Anian Zollner spielte den unheimlichen Mörder im Ösi-"Tatort: Gier". Der Schauspieler lebt zwar schon lange in Berlin, doch seine Wurzeln hat er in München.

 

München - Ein mehr als unheimlicher Geselle, dieser Peter Wendler aus dem "Tatort: Gier"! So grandios verkörpert wird der Mann, der erst zu Unrecht wegen eines angeblichen Mordversuchs an seiner Frau Sabrina (Maria Köstlinger) in der Psychiatrie sitzt, und dann doch zu deren kaltblütigem Mörder wird, von Anian Zollner.

Der Schauspieler kam am 21. Februar 1969 im oberbayerischen Burghausen zur Welt, wuchs in München auf und lebt seit 1990 in Berlin. Bis 1995 studierte er dort auch an der Hochschule für Schauspielkunst Ernst Busch.

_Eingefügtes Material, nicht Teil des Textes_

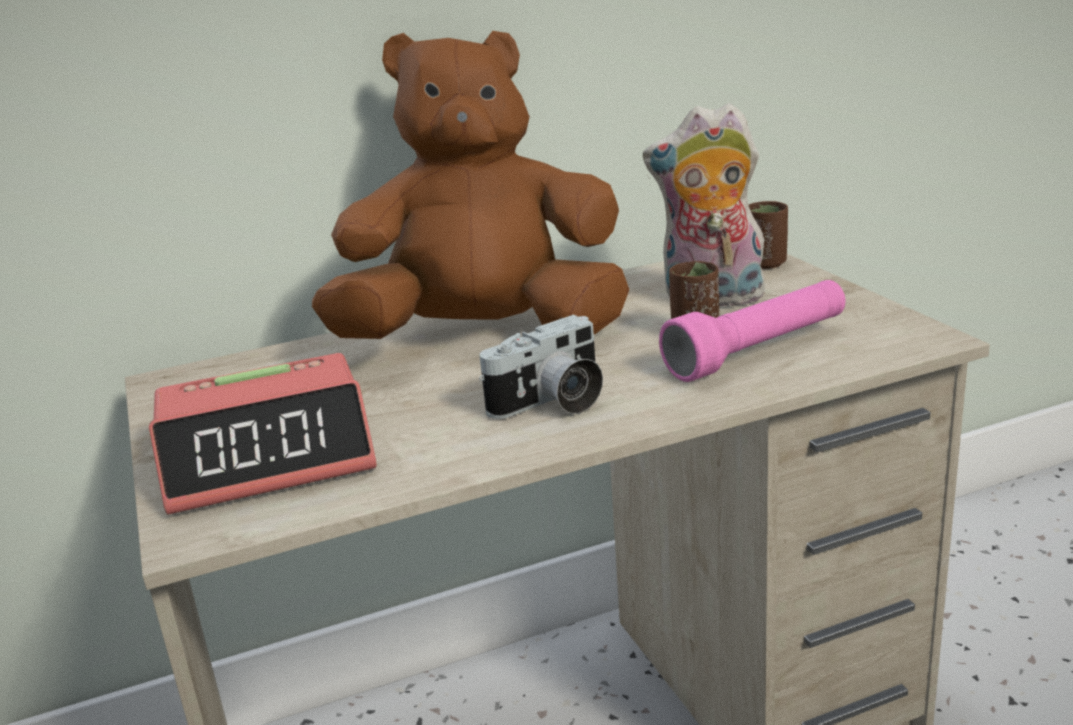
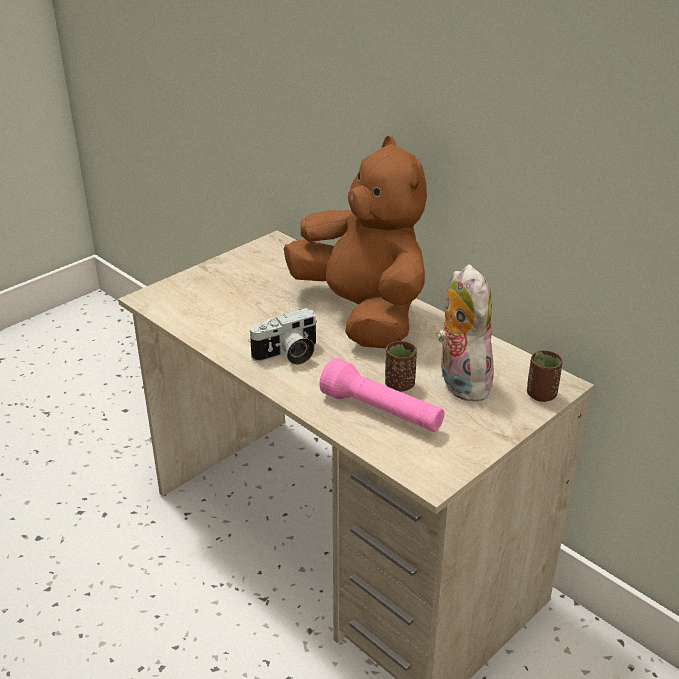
camera: 65 degrees right, 10 degrees up
alarm clock [149,353,377,514] -> none
camera [479,315,603,419] -> camera turned 60 degrees counterclockwise [248,308,317,365]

Sein Filmdebüt gab Zollner in Margarethe von Trottas (73) preisgekröntem Spielfilm "Das Versprechen" (1995). 2003 folgt ein weiteres Highlight in der Filmografie: In der internationalen Produktion "Luther" steht er als Philipp von Hessen mit Stars wie Joseph Fiennes (45), Sir Peter Ustinov (1921-2004), Bruno Ganz (74) und Uwe Ochsenknecht (59) vor der Kamera. Ebenfalls zu sehen, war er im Biopic "Hilde" (2009) mit Heike Makatsch (43) in der Titelrolle.

Die "Tatort"-Karriere

Krimis sind definitiv sein Metier. Allein seit seinem "Tatort"-Debüt 2003 in "Im Visier" mit den Münchner Kommissaren Leitmayr (Udo Wachtveitl) und Batic (Miro Nemec) und deren Assistenten Menzinger (Michael Fitz) war er in mehr als 25 mörderischen Produktionen zu sehen - darunter nun in seinem fünften Sonntagkrimi.